MYTH: There is no oversight of or accountability for this new program.

FACT: The bill requires the Intelligence Community’s Inspector General to annually review and report on the government’s handling and use of information that has been shared by the private sector under this bill to prevent and remedy any instances of abuse.

The bill creates a role for the Privacy and Civil Liberties Board (PCLOB) and the individual agency privacy officers to provide additional oversight of the government’s use of information received from the private sector under this bill.

The bill provides clear authority to the Federal Government to undertake reasonable efforts to limit the impact on privacy and civil liberties in the act of sharing the cyber threat information.

MYTH: The government will amass countless amounts of data on U.S. citizens which will sit on government computer servers.

FACT: The bill prohibits the Federal Government from retaining or using information other than for purposes specified in the legislation.

The bill requires the government to establish minimization procedures to limit the receipt, retention and use of personally identifiable information not necessary to protect systems or networks.

MYTH: There is no redress against the government if the government mishandles an individual’s private information.

FACT: The bill establishes liability if the government violates restrictions on use, disclosure or retention of information.

Page 16, Line 1: ‘‘(d) FEDERAL GOVERNMENT LIABILITY FOR VIOLATIONS OF RESTRICTIONS ON THE DISCLOSURE, USE, AND PROTECTION OF VOLUNTARILY SHARED INFORMATION.—‘‘(1) IN GENERAL.—If a department or agency of the Federal Government intentionally or willfully violates subsection (b)(3)(D) or subsection (c) with respect to the disclosure, use, or protection of voluntarily shared cyber threat information shared under this section, the United States shall be liable to a person adversely affected by such violation in an amount equal to the sum of—(A) the actual damages sustained by the person as a result of the violation or $1,000, whichever is greater; and (B) the costs of the action together with reasonable attorney fees as determined by the court. (2) VENUE.—An action to enforce liability created under this subsection may be brought in the district court of the United States in—(A) the district in which the complainant resides; (B) the district in which the principal place of business of the complainant is located; (C) the district in which the department or agency of the Federal Government that disclosed the information is located; or (D) the District of Columbia. (3) STATUTE OF LIMITATIONS.—No action shall lie under this subsection unless such action is commenced not later than two years after the date of the violation of subsection (b)(3)(D) or subsection (c) that is the basis for the action.(4) EXCLUSIVE CAUSE OF ACTION.—A cause of action under this subsection shall be the exclusive means available to a complainant seeking a remedy for a violation of subsection (b)(3)(D) or subsection (c).”
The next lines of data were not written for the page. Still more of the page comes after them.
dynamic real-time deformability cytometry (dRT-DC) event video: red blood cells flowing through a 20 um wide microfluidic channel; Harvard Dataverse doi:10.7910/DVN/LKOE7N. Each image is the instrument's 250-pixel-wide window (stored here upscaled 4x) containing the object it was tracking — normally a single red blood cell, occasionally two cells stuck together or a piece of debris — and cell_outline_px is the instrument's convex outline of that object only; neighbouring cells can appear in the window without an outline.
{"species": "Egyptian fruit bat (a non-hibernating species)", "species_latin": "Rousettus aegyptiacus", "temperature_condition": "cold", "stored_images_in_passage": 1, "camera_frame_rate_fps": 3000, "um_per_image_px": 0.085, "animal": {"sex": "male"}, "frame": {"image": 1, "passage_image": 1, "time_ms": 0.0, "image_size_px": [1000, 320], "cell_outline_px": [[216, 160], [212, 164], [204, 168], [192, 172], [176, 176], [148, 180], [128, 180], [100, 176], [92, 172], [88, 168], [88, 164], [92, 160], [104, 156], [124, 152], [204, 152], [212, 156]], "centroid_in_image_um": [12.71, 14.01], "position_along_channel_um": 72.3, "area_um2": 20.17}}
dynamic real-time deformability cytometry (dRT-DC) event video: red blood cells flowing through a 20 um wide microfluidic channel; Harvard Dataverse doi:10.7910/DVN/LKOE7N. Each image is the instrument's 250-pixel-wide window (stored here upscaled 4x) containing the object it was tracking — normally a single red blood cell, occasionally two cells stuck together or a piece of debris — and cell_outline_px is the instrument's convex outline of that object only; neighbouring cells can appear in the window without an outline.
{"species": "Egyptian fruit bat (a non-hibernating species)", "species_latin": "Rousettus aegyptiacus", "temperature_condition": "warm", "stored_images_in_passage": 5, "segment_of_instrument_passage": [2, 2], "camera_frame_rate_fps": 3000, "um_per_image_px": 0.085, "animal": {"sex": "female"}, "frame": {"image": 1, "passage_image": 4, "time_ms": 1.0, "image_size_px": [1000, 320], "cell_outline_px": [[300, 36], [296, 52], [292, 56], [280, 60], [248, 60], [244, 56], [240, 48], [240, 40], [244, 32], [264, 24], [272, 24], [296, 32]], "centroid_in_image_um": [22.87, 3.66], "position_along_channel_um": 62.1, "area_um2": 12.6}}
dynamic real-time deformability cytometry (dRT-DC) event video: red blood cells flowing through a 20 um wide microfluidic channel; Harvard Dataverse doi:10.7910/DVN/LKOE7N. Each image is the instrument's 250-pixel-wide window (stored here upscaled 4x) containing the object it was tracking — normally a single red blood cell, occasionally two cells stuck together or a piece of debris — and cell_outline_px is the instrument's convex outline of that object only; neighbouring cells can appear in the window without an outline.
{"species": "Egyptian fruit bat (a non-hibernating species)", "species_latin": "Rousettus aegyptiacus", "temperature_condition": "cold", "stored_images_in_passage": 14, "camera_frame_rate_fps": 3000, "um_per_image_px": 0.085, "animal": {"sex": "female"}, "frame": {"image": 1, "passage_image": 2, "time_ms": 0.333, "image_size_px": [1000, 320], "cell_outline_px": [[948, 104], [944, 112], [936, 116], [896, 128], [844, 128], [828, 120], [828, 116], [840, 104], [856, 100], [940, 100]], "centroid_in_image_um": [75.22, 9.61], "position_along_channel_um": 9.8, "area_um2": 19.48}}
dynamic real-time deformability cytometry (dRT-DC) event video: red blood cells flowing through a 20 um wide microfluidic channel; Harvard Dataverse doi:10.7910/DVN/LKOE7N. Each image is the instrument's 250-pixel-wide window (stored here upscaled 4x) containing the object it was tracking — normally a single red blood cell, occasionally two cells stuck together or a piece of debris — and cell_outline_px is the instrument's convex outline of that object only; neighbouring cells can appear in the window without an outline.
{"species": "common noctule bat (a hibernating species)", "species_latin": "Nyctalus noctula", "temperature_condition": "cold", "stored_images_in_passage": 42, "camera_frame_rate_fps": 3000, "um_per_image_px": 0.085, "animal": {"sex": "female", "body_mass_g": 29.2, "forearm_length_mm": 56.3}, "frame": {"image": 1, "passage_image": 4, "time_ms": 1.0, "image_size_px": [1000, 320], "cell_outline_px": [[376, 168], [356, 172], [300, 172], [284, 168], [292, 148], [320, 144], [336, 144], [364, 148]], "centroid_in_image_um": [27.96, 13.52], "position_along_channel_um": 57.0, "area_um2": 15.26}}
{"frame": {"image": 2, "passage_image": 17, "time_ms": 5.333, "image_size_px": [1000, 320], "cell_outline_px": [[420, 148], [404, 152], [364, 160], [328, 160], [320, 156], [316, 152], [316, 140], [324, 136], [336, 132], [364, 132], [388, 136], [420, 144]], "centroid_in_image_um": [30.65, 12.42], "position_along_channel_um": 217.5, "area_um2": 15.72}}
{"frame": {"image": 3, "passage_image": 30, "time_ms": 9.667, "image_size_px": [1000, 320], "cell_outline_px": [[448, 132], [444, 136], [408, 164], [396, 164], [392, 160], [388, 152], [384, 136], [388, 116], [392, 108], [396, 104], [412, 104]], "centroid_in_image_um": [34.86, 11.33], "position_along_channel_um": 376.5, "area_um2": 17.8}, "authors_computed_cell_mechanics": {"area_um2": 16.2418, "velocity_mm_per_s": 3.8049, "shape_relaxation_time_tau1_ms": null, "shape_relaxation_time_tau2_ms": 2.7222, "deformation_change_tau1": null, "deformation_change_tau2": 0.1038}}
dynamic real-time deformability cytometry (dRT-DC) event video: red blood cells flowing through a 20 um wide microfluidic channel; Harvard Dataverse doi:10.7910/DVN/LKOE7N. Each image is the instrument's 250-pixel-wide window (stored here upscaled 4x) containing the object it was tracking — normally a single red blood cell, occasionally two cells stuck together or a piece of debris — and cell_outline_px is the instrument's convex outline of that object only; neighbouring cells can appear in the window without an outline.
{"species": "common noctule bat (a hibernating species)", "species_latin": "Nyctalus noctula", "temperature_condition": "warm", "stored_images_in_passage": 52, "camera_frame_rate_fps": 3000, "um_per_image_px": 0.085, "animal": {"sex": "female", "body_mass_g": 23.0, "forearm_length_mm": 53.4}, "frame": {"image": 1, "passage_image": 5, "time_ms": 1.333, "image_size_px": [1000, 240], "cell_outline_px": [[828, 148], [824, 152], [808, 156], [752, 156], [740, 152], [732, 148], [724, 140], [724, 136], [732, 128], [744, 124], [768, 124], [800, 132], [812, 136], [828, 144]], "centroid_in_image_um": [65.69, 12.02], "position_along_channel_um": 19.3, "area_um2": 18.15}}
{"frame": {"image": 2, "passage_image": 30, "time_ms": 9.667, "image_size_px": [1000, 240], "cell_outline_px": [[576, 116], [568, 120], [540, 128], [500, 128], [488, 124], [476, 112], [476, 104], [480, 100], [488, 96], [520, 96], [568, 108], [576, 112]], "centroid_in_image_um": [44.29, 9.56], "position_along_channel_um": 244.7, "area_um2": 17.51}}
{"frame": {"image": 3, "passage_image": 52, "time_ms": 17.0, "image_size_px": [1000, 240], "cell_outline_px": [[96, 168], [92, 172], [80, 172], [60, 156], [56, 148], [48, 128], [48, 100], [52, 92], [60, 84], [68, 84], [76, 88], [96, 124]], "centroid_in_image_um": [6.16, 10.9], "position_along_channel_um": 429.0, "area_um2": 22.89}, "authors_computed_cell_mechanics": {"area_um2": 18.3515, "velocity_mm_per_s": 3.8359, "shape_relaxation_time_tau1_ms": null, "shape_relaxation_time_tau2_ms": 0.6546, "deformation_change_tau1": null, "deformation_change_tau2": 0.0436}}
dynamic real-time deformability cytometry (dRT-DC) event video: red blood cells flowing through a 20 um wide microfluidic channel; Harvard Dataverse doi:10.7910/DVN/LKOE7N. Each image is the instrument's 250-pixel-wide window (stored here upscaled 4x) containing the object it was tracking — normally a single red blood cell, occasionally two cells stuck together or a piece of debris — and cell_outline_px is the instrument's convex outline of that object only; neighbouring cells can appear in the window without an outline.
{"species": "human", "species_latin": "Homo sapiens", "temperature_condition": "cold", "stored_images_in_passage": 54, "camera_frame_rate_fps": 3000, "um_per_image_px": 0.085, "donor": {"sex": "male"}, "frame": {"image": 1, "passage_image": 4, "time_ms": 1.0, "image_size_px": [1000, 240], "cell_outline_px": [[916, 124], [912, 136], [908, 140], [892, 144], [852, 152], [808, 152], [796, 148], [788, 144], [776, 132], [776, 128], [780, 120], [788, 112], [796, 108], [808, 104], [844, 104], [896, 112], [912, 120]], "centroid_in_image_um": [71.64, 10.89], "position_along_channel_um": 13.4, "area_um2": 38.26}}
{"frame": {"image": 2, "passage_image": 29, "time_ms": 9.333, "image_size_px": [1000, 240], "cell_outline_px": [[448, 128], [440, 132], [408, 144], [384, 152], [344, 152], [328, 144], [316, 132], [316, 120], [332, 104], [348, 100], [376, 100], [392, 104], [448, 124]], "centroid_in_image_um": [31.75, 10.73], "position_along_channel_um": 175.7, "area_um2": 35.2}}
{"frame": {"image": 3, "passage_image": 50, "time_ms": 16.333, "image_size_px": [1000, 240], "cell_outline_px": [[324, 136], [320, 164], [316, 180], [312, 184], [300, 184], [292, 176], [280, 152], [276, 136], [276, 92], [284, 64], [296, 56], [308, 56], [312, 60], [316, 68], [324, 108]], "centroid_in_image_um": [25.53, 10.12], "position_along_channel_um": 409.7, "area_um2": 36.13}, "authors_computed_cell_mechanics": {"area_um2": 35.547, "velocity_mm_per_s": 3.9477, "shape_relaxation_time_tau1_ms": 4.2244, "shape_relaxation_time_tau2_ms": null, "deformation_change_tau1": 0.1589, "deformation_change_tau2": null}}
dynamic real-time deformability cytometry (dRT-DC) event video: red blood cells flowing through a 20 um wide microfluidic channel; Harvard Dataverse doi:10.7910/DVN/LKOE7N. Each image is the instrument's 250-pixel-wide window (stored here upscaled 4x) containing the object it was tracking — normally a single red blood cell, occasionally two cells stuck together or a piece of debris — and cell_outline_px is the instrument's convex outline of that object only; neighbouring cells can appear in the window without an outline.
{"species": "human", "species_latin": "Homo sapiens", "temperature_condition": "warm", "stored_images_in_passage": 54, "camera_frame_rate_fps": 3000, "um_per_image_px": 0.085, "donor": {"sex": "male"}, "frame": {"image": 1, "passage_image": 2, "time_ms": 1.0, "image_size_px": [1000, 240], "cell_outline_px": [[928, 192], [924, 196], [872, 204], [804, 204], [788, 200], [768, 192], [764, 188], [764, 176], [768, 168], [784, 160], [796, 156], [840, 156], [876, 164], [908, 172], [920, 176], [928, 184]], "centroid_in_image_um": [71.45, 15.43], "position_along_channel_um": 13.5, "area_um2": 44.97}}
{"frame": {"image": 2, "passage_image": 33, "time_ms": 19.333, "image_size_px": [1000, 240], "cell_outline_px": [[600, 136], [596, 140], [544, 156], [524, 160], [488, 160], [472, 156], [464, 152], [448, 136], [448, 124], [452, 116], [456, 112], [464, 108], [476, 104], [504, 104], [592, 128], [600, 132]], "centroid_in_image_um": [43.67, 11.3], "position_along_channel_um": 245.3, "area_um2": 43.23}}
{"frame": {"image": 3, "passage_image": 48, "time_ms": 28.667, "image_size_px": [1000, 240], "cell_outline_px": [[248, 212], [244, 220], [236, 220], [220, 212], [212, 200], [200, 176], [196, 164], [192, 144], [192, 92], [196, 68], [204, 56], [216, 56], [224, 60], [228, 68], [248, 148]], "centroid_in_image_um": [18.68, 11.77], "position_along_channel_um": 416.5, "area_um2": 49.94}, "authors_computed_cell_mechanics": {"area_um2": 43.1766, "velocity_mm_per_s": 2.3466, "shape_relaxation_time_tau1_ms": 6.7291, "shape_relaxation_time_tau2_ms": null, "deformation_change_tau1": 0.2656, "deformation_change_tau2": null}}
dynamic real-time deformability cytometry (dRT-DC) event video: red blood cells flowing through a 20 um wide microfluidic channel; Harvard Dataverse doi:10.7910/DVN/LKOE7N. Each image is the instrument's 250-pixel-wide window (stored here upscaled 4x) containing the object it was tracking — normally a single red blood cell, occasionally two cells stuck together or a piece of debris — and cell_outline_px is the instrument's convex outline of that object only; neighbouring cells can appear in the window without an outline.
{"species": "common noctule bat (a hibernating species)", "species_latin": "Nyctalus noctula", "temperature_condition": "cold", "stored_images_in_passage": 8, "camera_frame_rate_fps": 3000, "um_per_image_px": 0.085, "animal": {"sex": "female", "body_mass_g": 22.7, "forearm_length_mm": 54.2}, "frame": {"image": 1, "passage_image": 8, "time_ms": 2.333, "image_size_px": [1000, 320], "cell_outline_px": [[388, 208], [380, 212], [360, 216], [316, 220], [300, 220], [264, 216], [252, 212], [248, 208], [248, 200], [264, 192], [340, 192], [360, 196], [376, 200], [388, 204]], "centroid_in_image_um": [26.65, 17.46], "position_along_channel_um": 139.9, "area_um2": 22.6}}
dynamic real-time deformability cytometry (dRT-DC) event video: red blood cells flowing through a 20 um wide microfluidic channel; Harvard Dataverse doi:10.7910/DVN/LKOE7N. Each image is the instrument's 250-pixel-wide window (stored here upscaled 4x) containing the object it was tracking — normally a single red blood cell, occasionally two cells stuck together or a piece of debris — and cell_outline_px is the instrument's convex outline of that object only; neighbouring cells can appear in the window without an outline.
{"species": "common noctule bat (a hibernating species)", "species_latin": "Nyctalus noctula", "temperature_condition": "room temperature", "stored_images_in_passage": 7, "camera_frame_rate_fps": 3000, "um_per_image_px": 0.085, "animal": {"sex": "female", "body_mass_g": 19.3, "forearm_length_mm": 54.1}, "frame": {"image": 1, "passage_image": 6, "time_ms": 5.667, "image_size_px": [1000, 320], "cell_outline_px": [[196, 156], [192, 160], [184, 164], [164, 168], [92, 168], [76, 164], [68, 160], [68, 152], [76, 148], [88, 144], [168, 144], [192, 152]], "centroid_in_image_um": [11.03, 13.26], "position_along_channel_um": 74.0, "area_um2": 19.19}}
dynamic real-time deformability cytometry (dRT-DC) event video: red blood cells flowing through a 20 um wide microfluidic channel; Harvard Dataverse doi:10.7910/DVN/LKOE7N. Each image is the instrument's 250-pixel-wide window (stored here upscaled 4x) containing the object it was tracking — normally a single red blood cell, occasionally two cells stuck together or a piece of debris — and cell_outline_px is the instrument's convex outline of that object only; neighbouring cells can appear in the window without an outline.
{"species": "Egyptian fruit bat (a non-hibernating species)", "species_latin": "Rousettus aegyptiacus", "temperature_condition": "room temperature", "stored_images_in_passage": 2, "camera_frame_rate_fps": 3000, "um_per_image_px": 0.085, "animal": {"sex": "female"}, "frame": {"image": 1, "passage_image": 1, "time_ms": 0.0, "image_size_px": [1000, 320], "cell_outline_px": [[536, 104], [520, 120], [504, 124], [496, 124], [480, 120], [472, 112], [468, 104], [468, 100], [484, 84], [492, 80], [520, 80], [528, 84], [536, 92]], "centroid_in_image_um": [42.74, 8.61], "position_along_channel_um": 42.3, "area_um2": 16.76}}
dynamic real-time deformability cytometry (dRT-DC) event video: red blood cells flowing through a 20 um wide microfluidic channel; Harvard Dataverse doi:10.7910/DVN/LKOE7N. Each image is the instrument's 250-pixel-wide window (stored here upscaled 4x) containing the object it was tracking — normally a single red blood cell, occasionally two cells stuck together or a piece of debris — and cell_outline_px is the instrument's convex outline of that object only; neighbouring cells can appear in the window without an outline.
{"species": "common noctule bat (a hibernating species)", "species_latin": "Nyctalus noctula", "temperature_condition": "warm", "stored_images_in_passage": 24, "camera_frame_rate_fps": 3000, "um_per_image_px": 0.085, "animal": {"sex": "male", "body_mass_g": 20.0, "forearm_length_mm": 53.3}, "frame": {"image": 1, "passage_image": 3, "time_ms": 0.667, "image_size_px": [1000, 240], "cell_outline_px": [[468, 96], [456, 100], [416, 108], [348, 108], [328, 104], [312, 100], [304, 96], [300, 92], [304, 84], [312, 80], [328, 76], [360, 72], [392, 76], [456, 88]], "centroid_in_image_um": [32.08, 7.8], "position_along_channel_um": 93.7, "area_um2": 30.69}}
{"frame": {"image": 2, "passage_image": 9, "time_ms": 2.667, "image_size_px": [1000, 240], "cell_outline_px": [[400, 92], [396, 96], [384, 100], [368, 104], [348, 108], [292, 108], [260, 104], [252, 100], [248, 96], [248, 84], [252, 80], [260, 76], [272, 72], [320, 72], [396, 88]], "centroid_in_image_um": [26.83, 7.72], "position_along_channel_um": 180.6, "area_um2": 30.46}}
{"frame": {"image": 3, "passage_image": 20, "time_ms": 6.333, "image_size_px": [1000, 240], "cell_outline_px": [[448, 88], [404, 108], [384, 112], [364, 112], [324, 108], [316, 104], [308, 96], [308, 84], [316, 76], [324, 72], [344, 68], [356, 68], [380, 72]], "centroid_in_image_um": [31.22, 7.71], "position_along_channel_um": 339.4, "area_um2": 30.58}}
MYTH: The private sector will be able to share individuals’ private information under this bill or can use it for marketing purposes.

FACT: The bill only allows the private sector to share information that relates directly to a cyber security purpose and they can only share cyber threat information.

Cyber threat information is specifically defined in the bill starting on Page 23, Line 2 (listed above).

Chairman Rogers is Chairman of the House Intelligence Committee and is a national leader on national security policy. He served as an FBI special agent before being elected to the Michigan Senate in 1995. He has served Michigan’s Eighth Congressional District in Congress since 2001.